Die AGAPLESION gemeinnützige Aktiengesellschaft wurde 2002 in Frankfurt am Main von christlichen Unternehmen gegründet, um vorwiegend christliche Gesundheitseinrichtungen in einer anspruchsvollen Wirtschafts- und Wett-bewerbssituation zu stärken.

Zu AGAPLESION gehören bundesweit mehr als 100 Einrichtungen, darunter 23 Krankenhausstandorte mit über 6.300 Betten, 38 Wohn- und Pflegeeinrichtungen mit über 3.000 Pflegeplätzen und zusätzlich 885 Betreuten Wohnungen, vier Hospize, 34 Medizinische Versorgungszentren, 16 Ambulante Pflegedienste und eine Fortbildungsakademie. Darüber hinaus bildet AGAPLESION an 15 Standorten im Bereich Gesundheits- und Krankenpflege aus. Mehr als 19.000 Mitarbeiterinnen und Mitarbeiter sorgen für eine patientenorientierte Medizin und Pflege nach anerkannten Qualitätsstandards. Pro Jahr werden über eine Million Patienten versorgt. Die Umsatzerlöse aller Einrichtungen inklusive der Beteiligungen betragen über 1,2 Milliarden Euro.

Die alleinigen Aktionäre der AGAPLESION gAG sind verschiedene traditionsreiche Diakoniewerke und Kirchen.

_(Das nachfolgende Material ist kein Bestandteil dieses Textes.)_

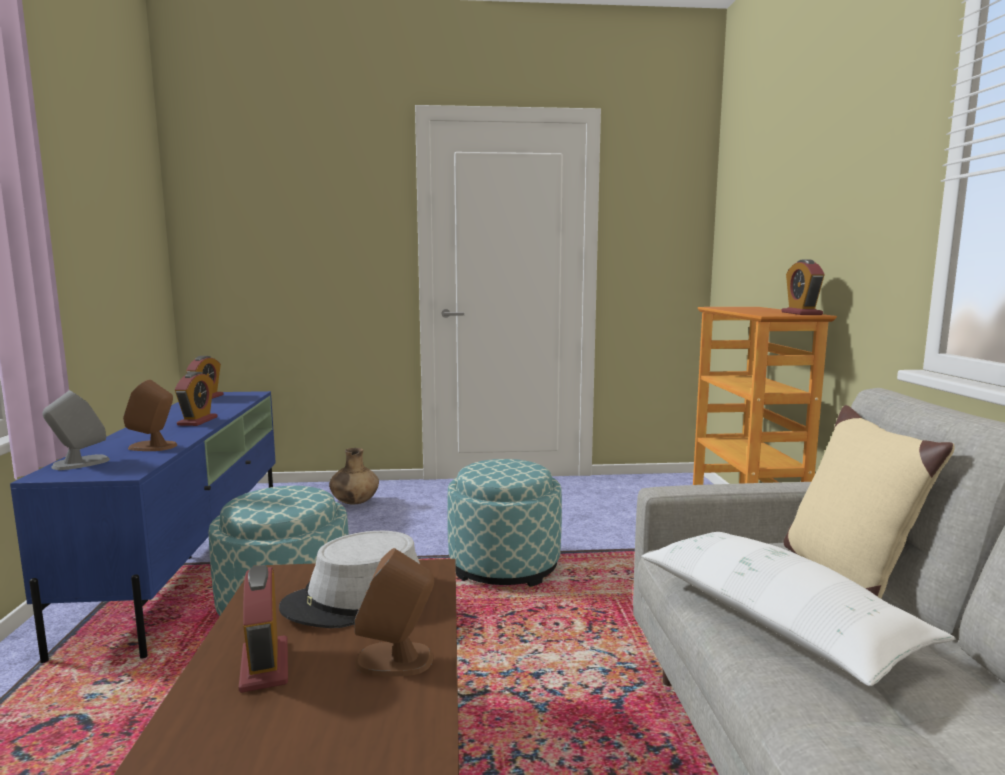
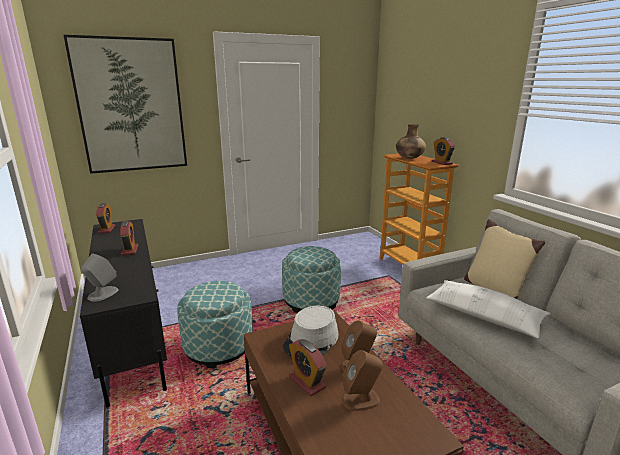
camera: 20 degrees left, 10 degrees up
blue tv stand [10,391,276,663] -> black tv stand [80,219,167,408]
brown speaker [123,380,177,451] -> brown speaker moved to [342,350,383,411]
brown vase [329,448,379,505] -> brown vase moved to [396,124,426,159]
none -> picture [63,35,187,174]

Auch durch diese Aktionäre ist die AGAPLESION gAG fest in der Diakonie verwurzelt und setzt das Wohl ihrer Patienten, Bewohner und Mitarbeitenden als Maßstab für ihr Handeln.

Die Bethanien Diakonissen-Stiftung setzt die Tradition des Diakoniewerk Bethanien (gegründet 1874) und dessen Schwesternschaft in Hamburg fort, aus denen das Krankenhaus hervorgegangen ist. Bethanien gehört zu den Gründern der AGA-PLESION gAG und ist auch heute noch einer ihrer größten Aktionäre. Neben ihrem gemeinsamen Engagement mit AGA-PLESION ist die Bethanien Diakonissen-Stiftung auch in weiteren diakonischen Arbeitsfeldern tätig, so z. B. in der Jugendhilfe, der Suchtkrankenhilfe und der Begleitung von verwaisten Eltern. Die Stiftung finanziert auch seelsorgliche Angebote in allen ihren Einrichtungen. 

Die Evangelisch-Lutherische Diakonissenanstalt Alten Eichen in Hamburg (gegründet 1867) engagiert sich in den Arbeitsbereichen der Alten- und Jugendhilfe sowie in der Berufsausbildung für junge Menschen und der Diakonischen Profilbildung. Die Diakonie Alten Eichen betreibt Pflegeheime, Tagespflegehäuser und Betreutes Wohnen für Senioren, Ambulante Pflege- und Hospizdienste sowie Kindertagesstätten, Flüchtlingsbetreuung und Berufliche Schulen für Sozialpädagogik-Ausbildungen.